● Exercise requirements: Please present every line from the one containing "True or false: accuracy" through the end of the items, both included, as a numbered list, omitting blank lines.

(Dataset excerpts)

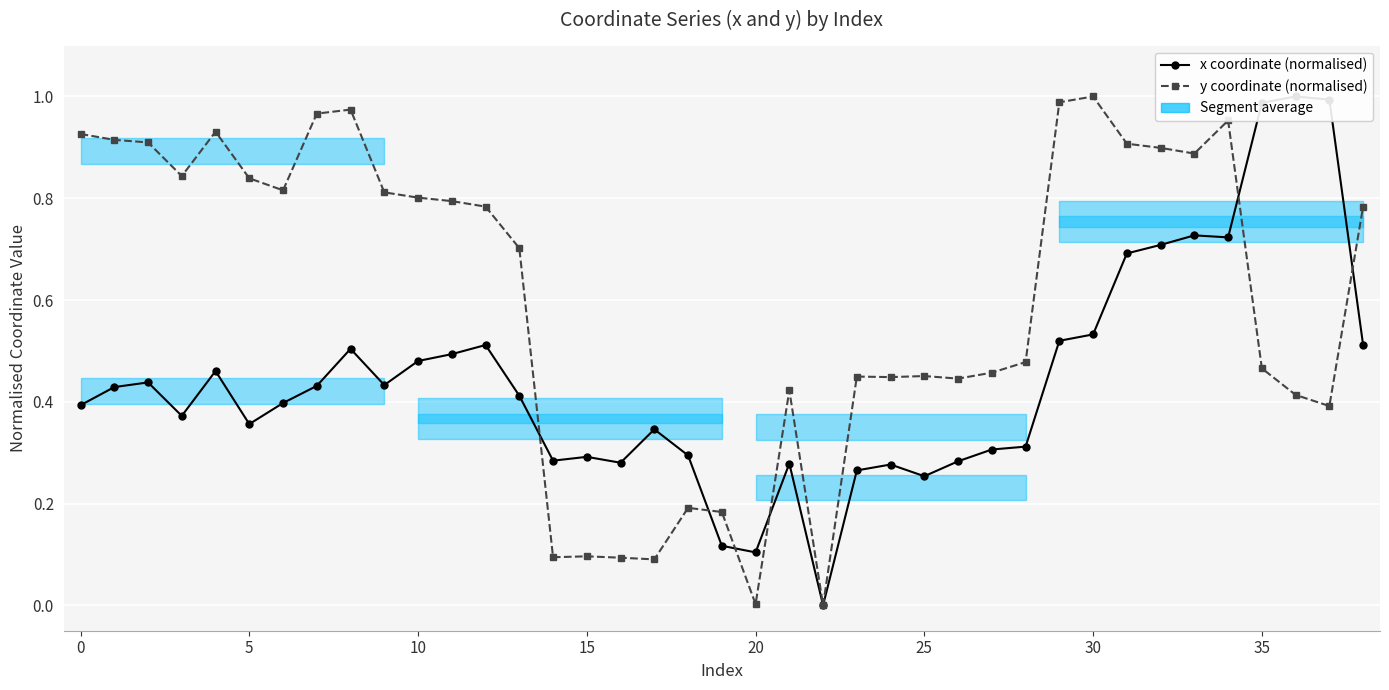

What is the label of the 31st point from the left?

30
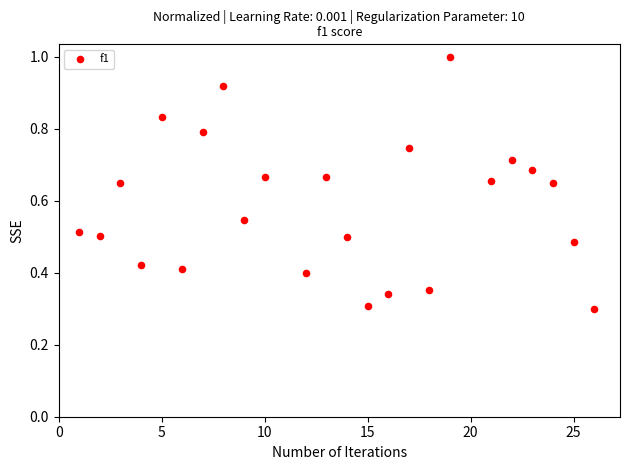

What is the range of X values (max minus min)?

25.0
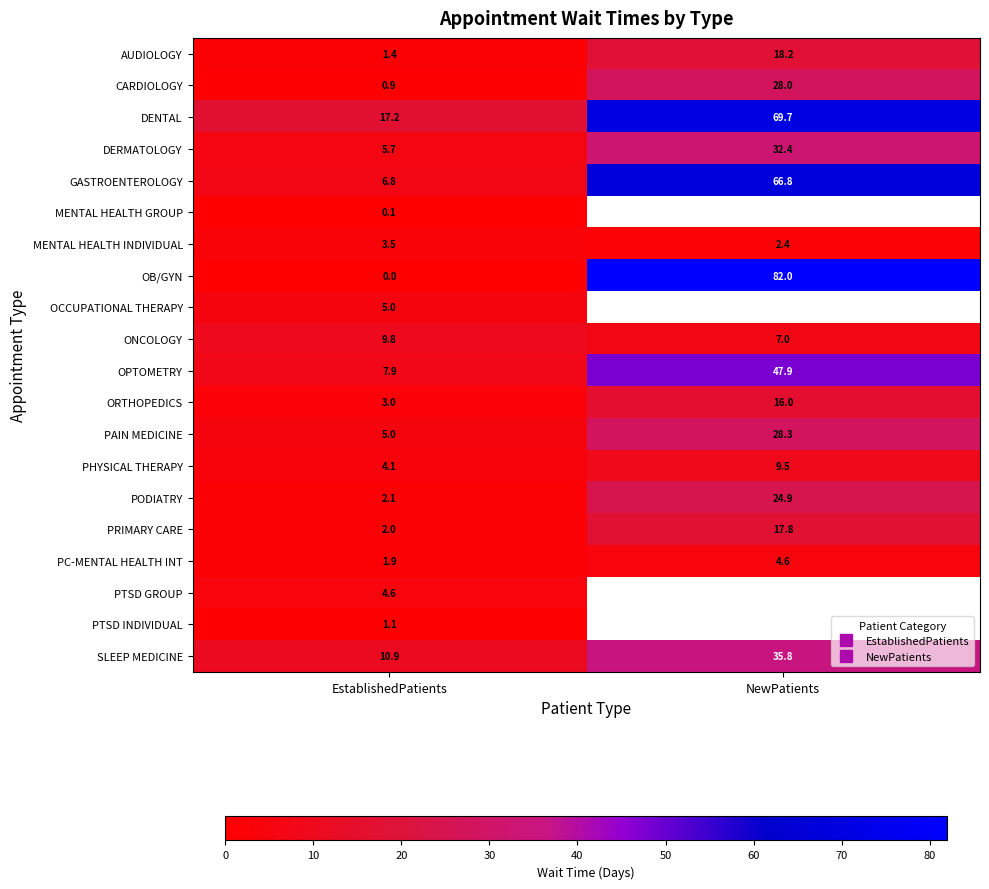

At how many categories does at least one series exceed 16?

2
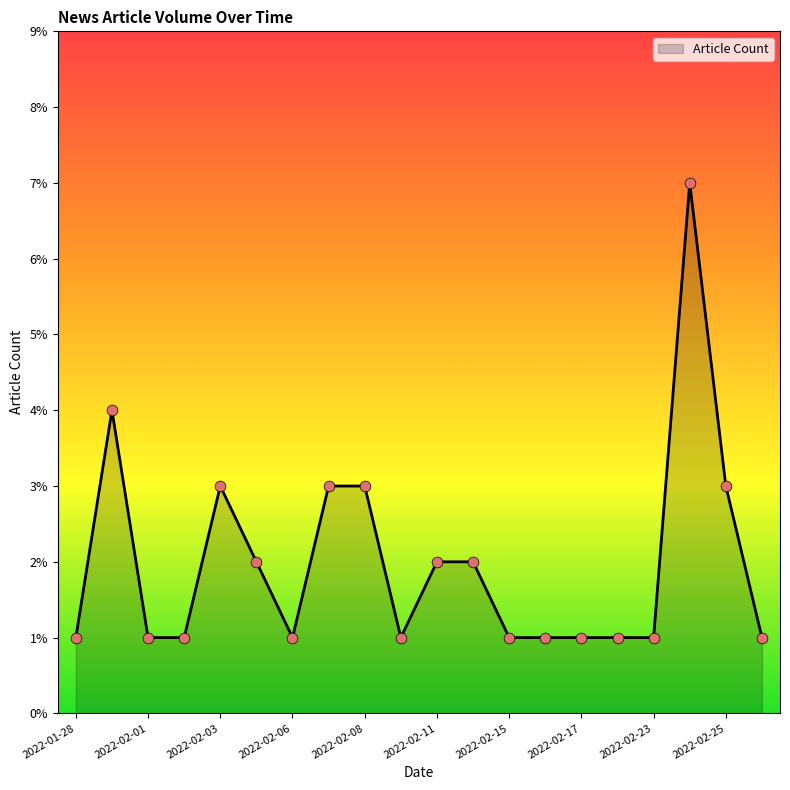

What is the greatest value displayed?

7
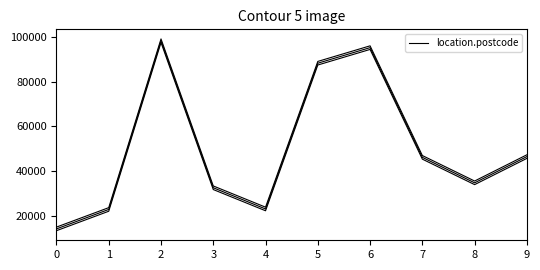

Reading right to left, extract all data points from this chart.

46613	34938	46278	95089	88154	23309	32749	98164	23099	14445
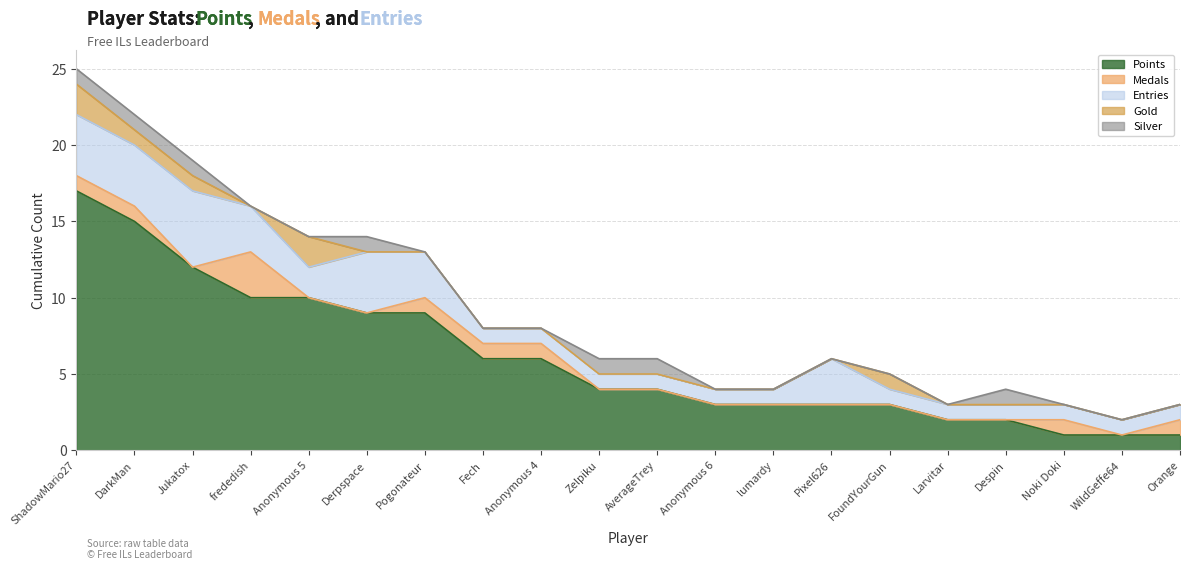

Reading left to right, what are all the values shown in this chart?

Points: 17	15	12	10	10	9	9	6	6	4	4	3	3	3	3	2	2	1	1	1
Medals: 1	1	0	3	0	0	1	1	1	0	0	0	0	0	0	0	0	1	0	1
Entries: 4	4	5	3	2	4	3	1	1	1	1	1	1	3	1	1	1	1	1	1
Gold: 2	1	1	0	2	0	0	0	0	0	0	0	0	0	1	0	0	0	0	0
Silver: 1	1	1	0	0	1	0	0	0	1	1	0	0	0	0	0	1	0	0	0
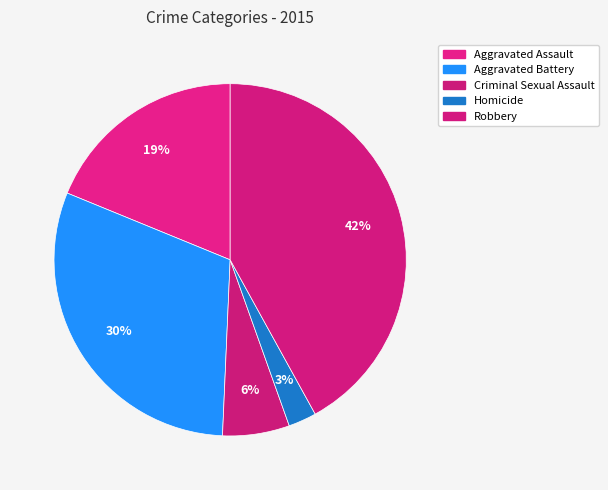

Between Criminal Sexual Assault and Homicide, which is larger?

Criminal Sexual Assault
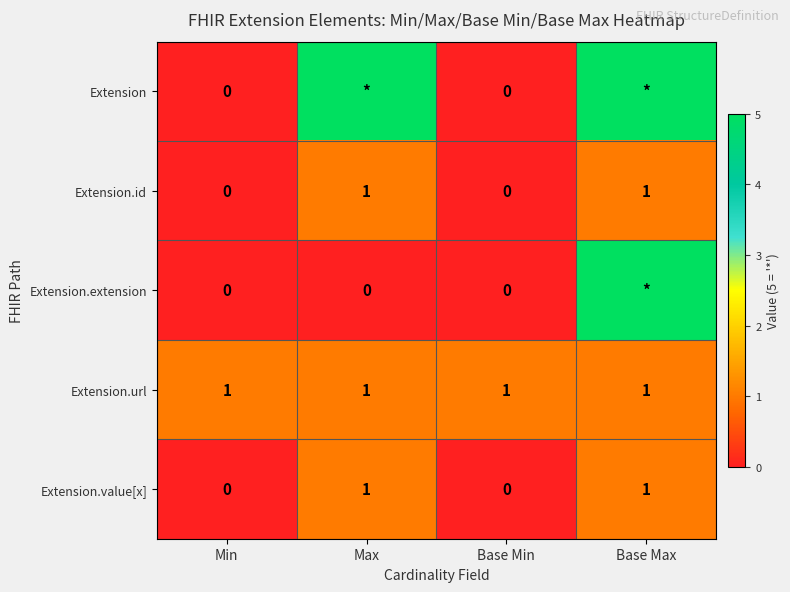

The value of Extension.url at Max is 1. True or false?

True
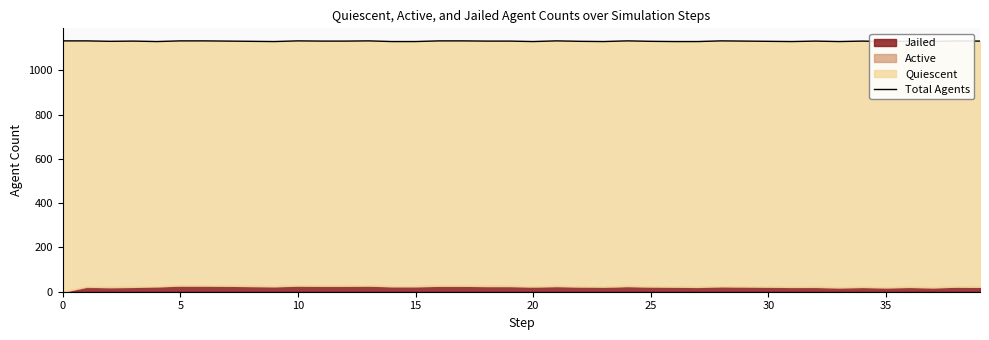

How many values are below 1132?

17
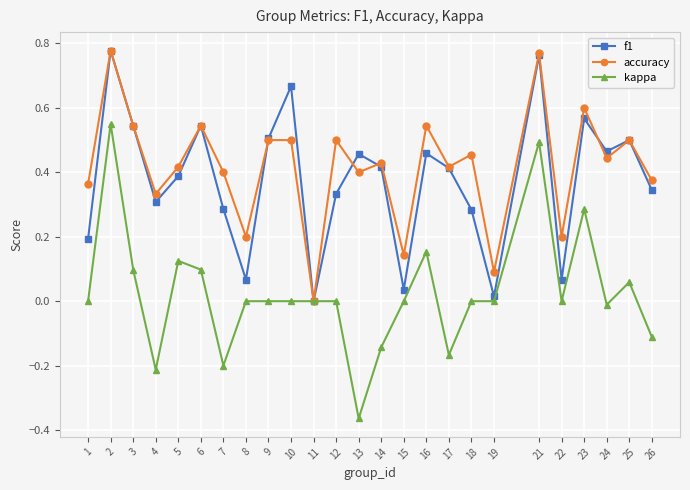

True or false: accuracy has a value of 0.9 at 10.

False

● Solution to the exercise:
1. True or false: accuracy has a value of 0.9 at 10.
2. False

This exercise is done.